Menstruation disorders caused by spironolactone (Aldactone). A 51 year old hypertensive woman treat
Fråga: Menstruation disorders caused by spironolactone (Aldactone). A 51 year old hypertensive woman treated with spironolactone 50 mg daily for 6-12 months has noted spotting and increased menstrual bleeding over the summer. Has had a dilatation and curettage. She is on no other medication.
Sammanfattning: In any case, although the cause of spironolactones unpleasant side-effects remains unidentified, the effects of this drug on steroid biosynthesis and androgen action are clear. Dose reduction will usually not relieve these problems.

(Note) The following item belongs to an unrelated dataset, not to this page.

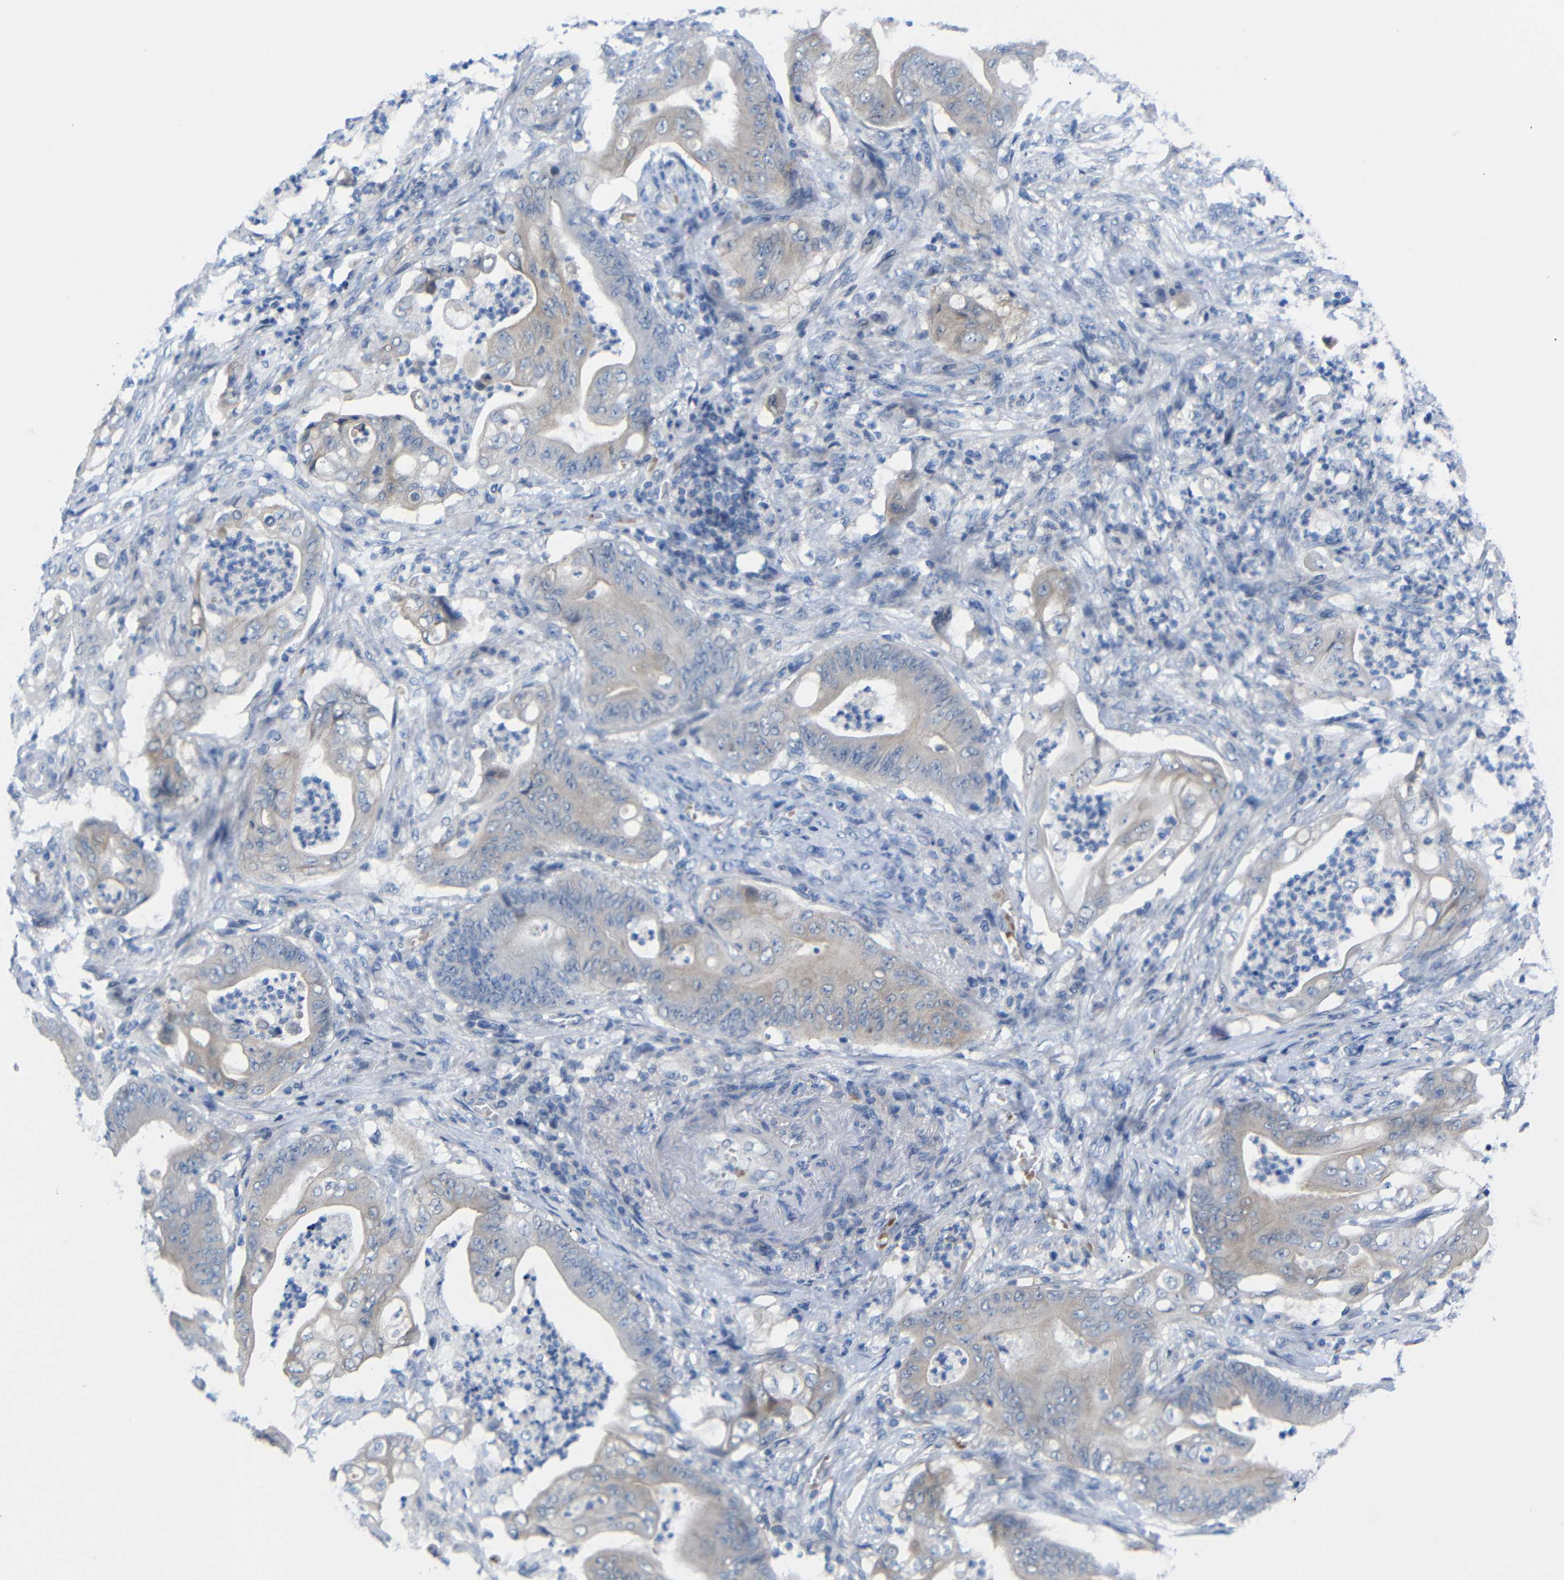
{"staining": {"intensity": "negative", "quantity": "none", "location": "none"}, "tissue": "stomach cancer", "cell_type": "Tumor cells", "image_type": "cancer", "snomed": [{"axis": "morphology", "description": "Adenocarcinoma, NOS"}, {"axis": "topography", "description": "Stomach"}], "caption": "Tumor cells show no significant expression in stomach cancer.", "gene": "CMTM1", "patient": {"sex": "female", "age": 73}}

Svar: The endocrine adverse effects associated with spironolactone use began to be reported soon after the drug´s introduction in the 1960s, and gynecomastia and decreased libido in males and painful breasts and menstrual irregularities in females are relatively common problems. These seem to be dose-related, and for the menstrual irregularities the incidence was 100 per cent at 400 mg/day, but even at 100 mg/day, a 77 per cent incidence was reported (although this was observed in women with some degree of kidney diseases). Time appears to be an important factor in the development of these side effects, since in a study of normal males, none had developed gynecomasytia before 8 weeks but 66 per cent had done so by 24 weeks. All the endocrine complications are reversible and the earlier report of breast carcinoma associated with prolonged administration of spironolactone has not been confirmed by more complete studies.
Although closely related to the corticosteroids, spironolactone does not seem to have cortisone-like effects, and the exact mechanism by which the estrogen-like effects are produced is not known. Spironolactone affects testosterone synthesis in humans, but the resulting changes in circulating testosterone and estradiol do not explain the estrogen-like adverse effects of the drug or therapeutic doses. It has also been suggested that the binding of testosterone and estradiol at the receptor level are altered by spironolactone or that the drug may inhibit estrogen degradation by reducing 17alpha-hydroxylase activity.